# [WORK INSTRUCTIONS]
[1] Reproduce word for word the part of the article on Viktor Hovland between "It was Hovland’s" and "a year ago.", inclusive.
[2] How would this sentence from the Hovland article read in Spanish: "Hovland, 25, entered this season with three PGA TOUR victories and two on the DP World Tour."?

It’s how Hovland was able to author a dominant victory in the 2018 U.S. Amateur and then finish 12th in the following year’s U.S. Open, breaking Jack Nicklaus’ tournament record for low 72-hole score by an amateur. He fell just short of earning his TOUR card in just five starts after turning pro in 2019, then quickly got the job done in the Korn Ferry Tour Finals. He set the PGA TOUR record for consecutive rounds in the 60s before earning his first win in early 2020. It took him just a year to crack the top 50 in the world ranking.

Hovland, 25, entered this season with three PGA TOUR victories and two on the DP World Tour. He doubled his PGA TOUR win tally in his past eight starts. Now he is the third-youngest winner of the FedExCup, behind only Justin Thomas (2017) and Jordan Spieth (2015).

It was Hovland’s ball-striking ability that gave Mayo confidence that they could solve Hovland’s chipping. The secret was steepening his club’s angle of attack at impact, a contrast to the preferred method of the day. According to Mayo, Hovland has been approximately 50th on TOUR in Strokes Gained: Around-the-Green from THE PLAYERS Championship to the FedEx St. Jude Championship, the first event of the FedExCup Playoffs, a marked improvement for a player who ranked near the bottom of that stat a year ago.

Former TOUR winner Ben Crane has befriended Hovland this year as a fellow student of Mayo. They shared a house at Pebble Beach, where Hovland admitted that he couldn’t hit the short game shots that many of his peers could pull off. But during a recent practice session with Mayo in Nashville, Tennessee, Crane saw how Hovland’s weakness had become a strength.

“Viktor’s unique in the sense that I think he understands the golf swing as good as any player I’ve ever met,” Crane said. “A lot of people don’t really want to know how to do it, just tell me what to do. But Viktor enjoys knowing the how and the why.”

# [SUPPLIED MATERIAL]
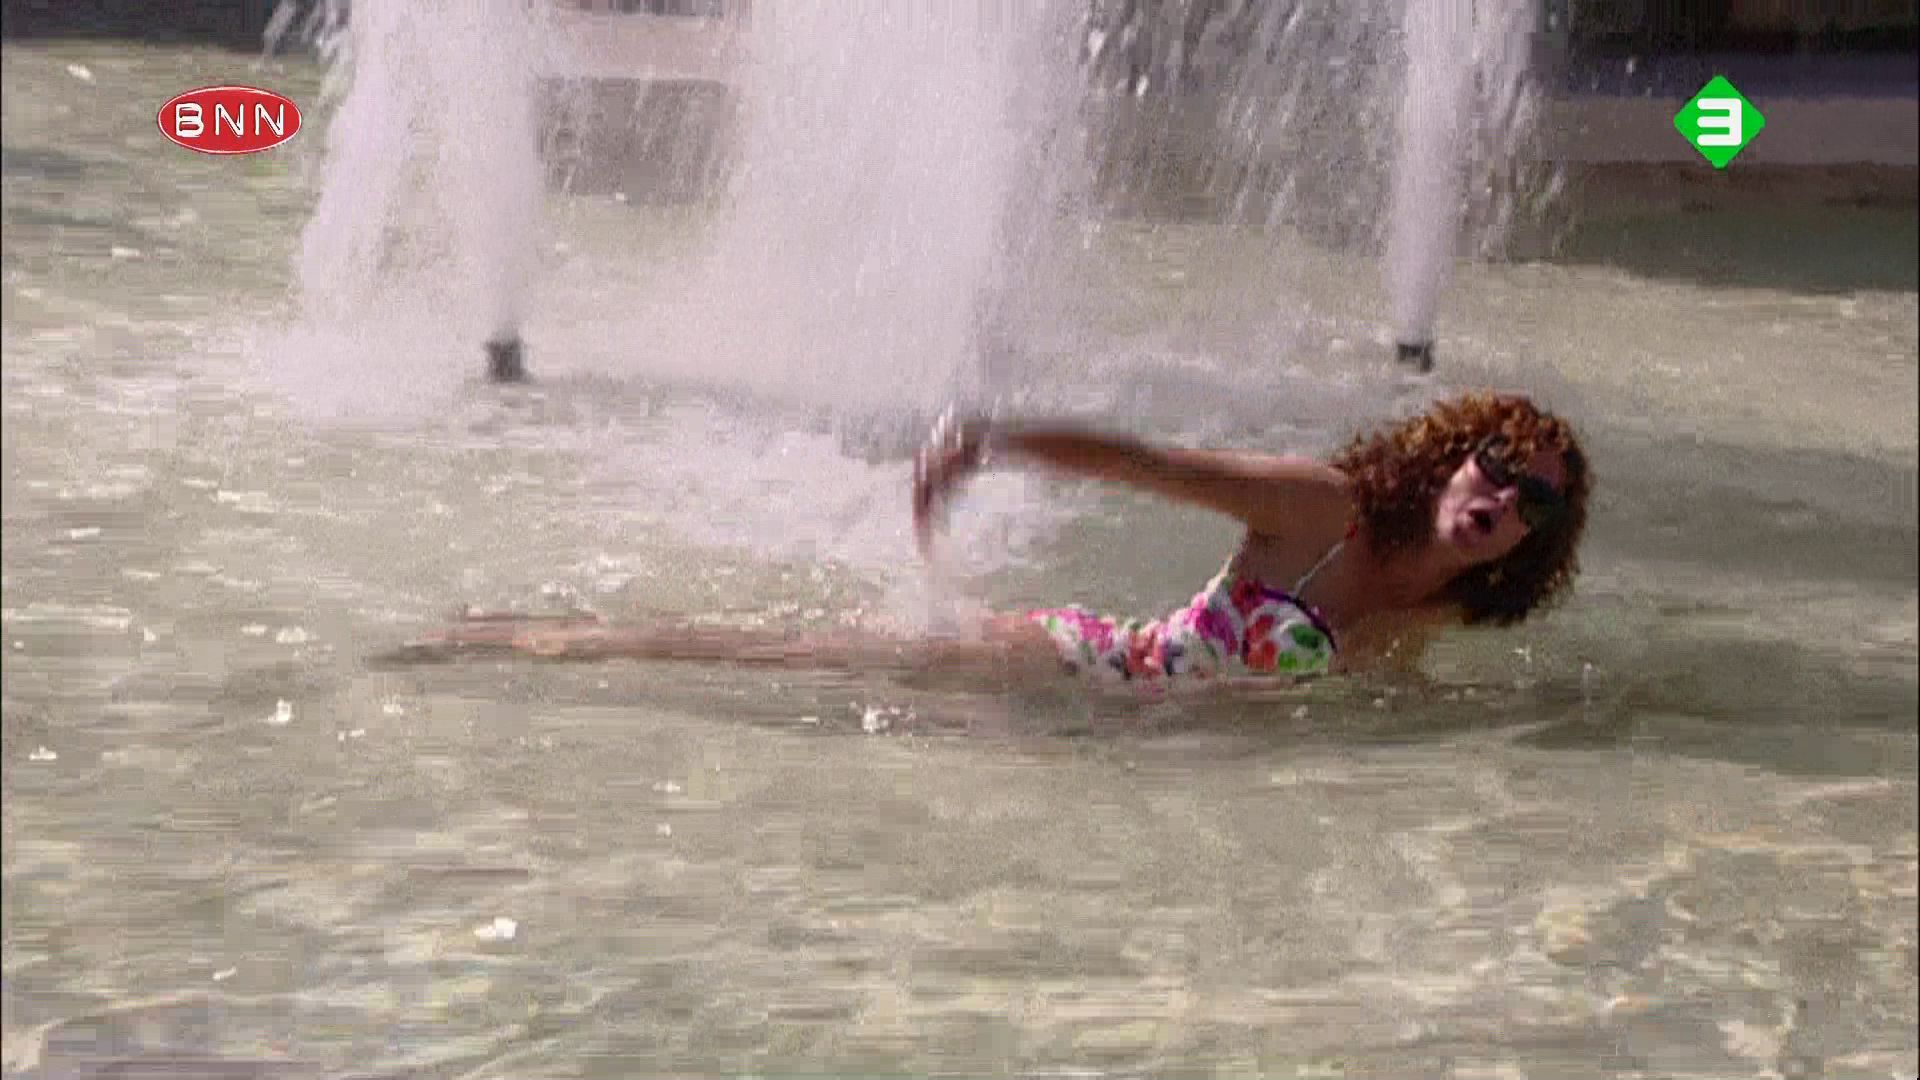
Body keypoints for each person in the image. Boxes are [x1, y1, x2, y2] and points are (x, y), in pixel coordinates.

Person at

# [RESULTS]
[1]
It was Hovland’s ball-striking ability that gave Mayo confidence that they could solve Hovland’s chipping. The secret was steepening his club’s angle of attack at impact, a contrast to the preferred method of the day. According to Mayo, Hovland has been approximately 50th on TOUR in Strokes Gained: Around-the-Green from THE PLAYERS Championship to the FedEx St. Jude Championship, the first event of the FedExCup Playoffs, a marked improvement for a player who ranked near the bottom of that stat a year ago.

[2] Hovland, de 25 años, comenzó esta temporada con tres victorias en el PGA TOUR y dos en el DP World Tour.